Drug carrier systems based on water-soluble cationic β-cyclodextrin polymers

This study was designed to synthesize, characterize and investigate the drug inclusion property of a series of novel cationic β-cyclodextrin polymers (CPβCDs). Proposed water-soluble polymers were synthesized from β-cyclodextrin (β-CD), epichlorohydrin (EP) and choline chloride (CC) through a one-step polymerization procedure by varying molar ratio of EP and CC to β-CD. Physicochemical properties of the polymers were characterized with colloidal titration, nuclear magnetic resonance spectroscopy (NMR), gel permeation chromatography (GPC) and aqueous solubility determination.

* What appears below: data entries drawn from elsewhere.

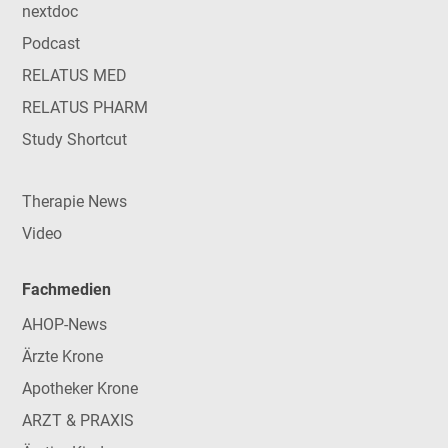
nextdoc
Podcast
RELATUS MED
RELATUS PHARM
Study Shortcut
Therapie News
Video
Fachmedien
AHOP-News
Ärzte Krone
Apotheker Krone
ARZT & PRAXIS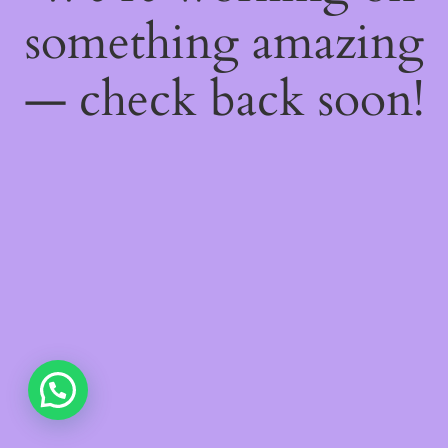
something amazing
— check back soon!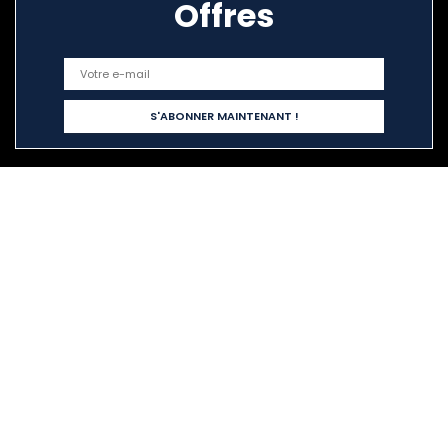
Offres
Liens rapides
Home
Tout acheter
Blogs
Nos boutiques en ligne
Publicité
Déclarations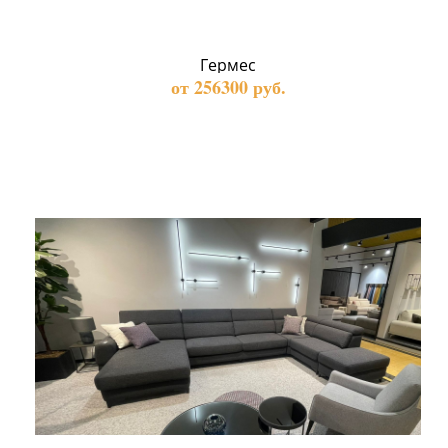
Гермес
от 256300 руб.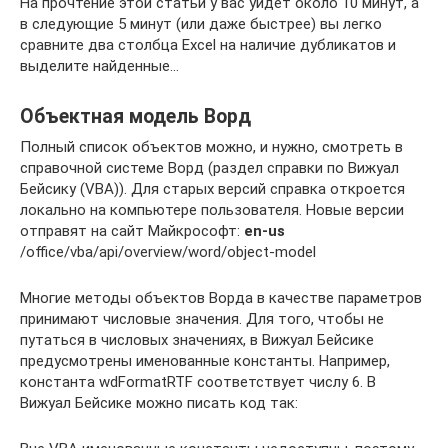
На прочтение этой статьи у вас уйдет около 10 минут, а
в следующие 5 минут (или даже быстрее) вы легко
сравните два столбца Excel на наличие дубликатов и
выделите найденные…
Объектная модель Ворд
Полный список объектов можно, и нужно, смотреть в
справочной системе Ворд (раздел справки по Вижуал
Бейсику (VBA)). Для старых версий справка откроется
локально на компьютере пользователя. Новые версии
отправят на сайт Майкрософт:
en-us
/office/vba/api/overview/word/object-model
Многие методы объектов Ворда в качестве параметров
принимают числовые значения. Для того, чтобы не
путаться в числовых значениях, в Вижуал Бейсике
предусмотрены именованные константы. Например,
константа wdFormatRTF соответствует числу 6. В
Вижуал Бейсике можно писать код так: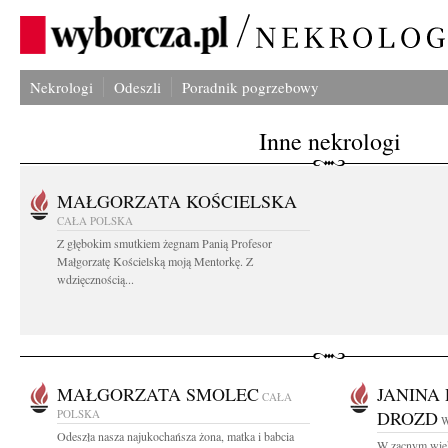
Nekrologi
Odeszli
Poradnik pogrzebowy
Inne nekrologi
MAŁGORZATA KOŚCIELSKA
CAŁA POLSKA
Z głębokim smutkiem żegnam Panią Profesor
Małgorzatę Kościelską moją Mentorkę. Z
wdzięcznością...
MAŁGORZATA SMOLEC
JANINA
CAŁA
POLSKA
DROZD
W
Odeszła nasza najukochańsza żona, matka i babcia
W zacnym wiek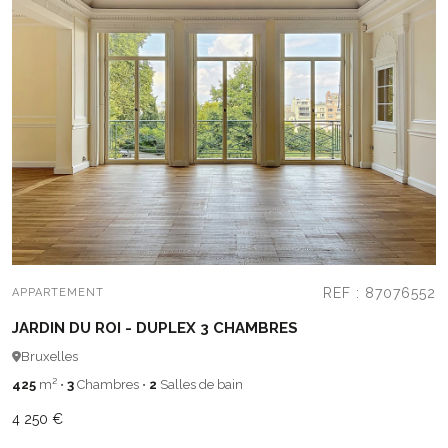
REF : 87076552
APPARTEMENT
JARDIN DU ROI - DUPLEX 3 CHAMBRES
Bruxelles
425
m²
•
3
Chambres
•
2
Salles de bain
4 250 €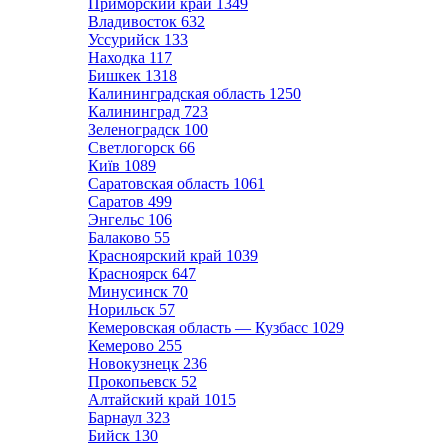
Приморский край
1349
Владивосток
632
Уссурийск
133
Находка
117
Бишкек
1318
Калининградская область
1250
Калининград
723
Зеленоградск
100
Светлогорск
66
Київ
1089
Саратовская область
1061
Саратов
499
Энгельс
106
Балаково
55
Красноярский край
1039
Красноярск
647
Минусинск
70
Норильск
57
Кемеровская область — Кузбасс
1029
Кемерово
255
Новокузнецк
236
Прокопьевск
52
Алтайский край
1015
Барнаул
323
Бийск
130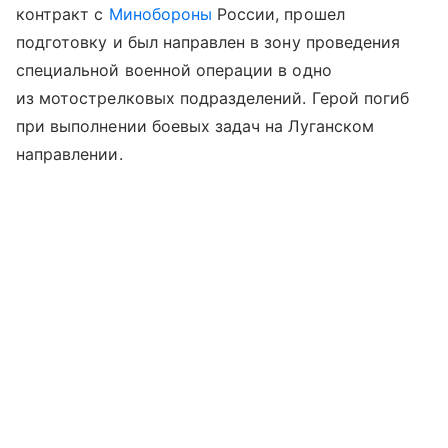
контракт с
Минобороны
России, прошел
подготовку и был направлен в зону проведения
специальной военной операции в одно
из мотострелковых подразделений. Герой погиб
при выполнении боевых задач на Луганском
направлении.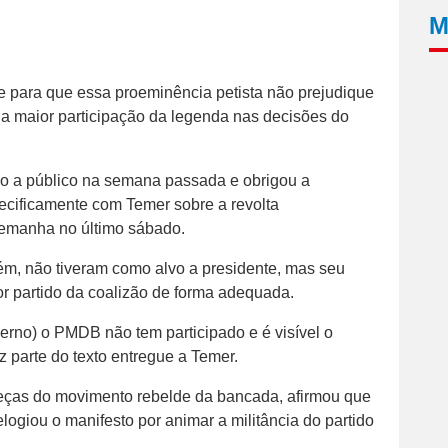
M
he para que essa proeminência petista não prejudique
a maior participação da legenda nas decisões do
io a público na semana passada e obrigou a
ecificamente com Temer sobre a revolta
lemanha no último sábado.
m, não tiveram como alvo a presidente, mas seu
ior partido da coalizão de forma adequada.
erno) o PMDB não tem participado e é visível o
iz parte do texto entregue a Temer.
eças do movimento rebelde da bancada, afirmou que
ogiou o manifesto por animar a militância do partido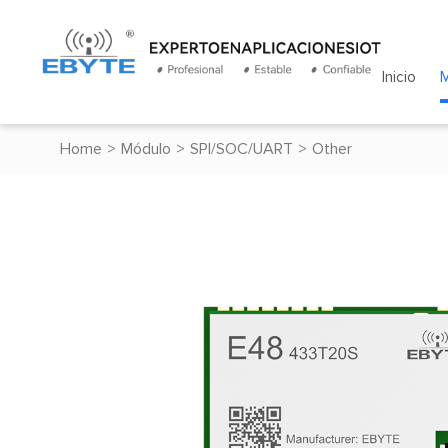
Inicio
Home
>
Módulo
>
SPI/SOC/UART
>
Other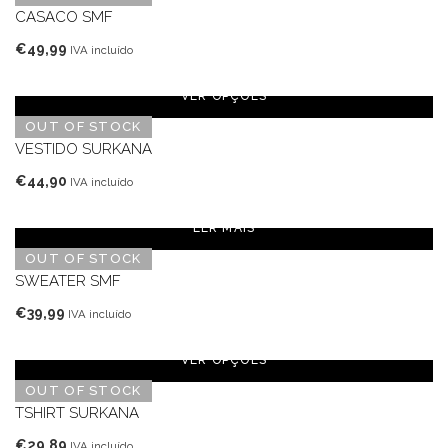
€49,99.
€34,99.
CASACO SMF
€
49,99
IVA incluído
VER OPÇÕES
OUT OF STOCK
VESTIDO SURKANA
€
44,90
IVA incluído
LER MAIS
OUT OF STOCK
SWEATER SMF
€
39,99
IVA incluído
VER OPÇÕES
OUT OF STOCK
TSHIRT SURKANA
€
29,89
IVA incluído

The formation of naproxen/CPβCDs inclusion complexes was confirmed by NMR and fourier transform infrared spectroscopy (FT-IR). Cationic β-CD polymers showed better hemolytic activities than parent β-CD and neutral β-CD polymer in hemolysis test. The morphological study of erythrocytes revealed a cell membrane invagination induced by the cationic groups. The effects of molecular weight and charge density of the polymers on their inclusion and release performance of naproxen were also investigated through phase-solubility and dissolution studies. It was found that the cationic β-CD polymers with high molecular weight or low charge density exhibited better drug inclusion and dissolution abilities.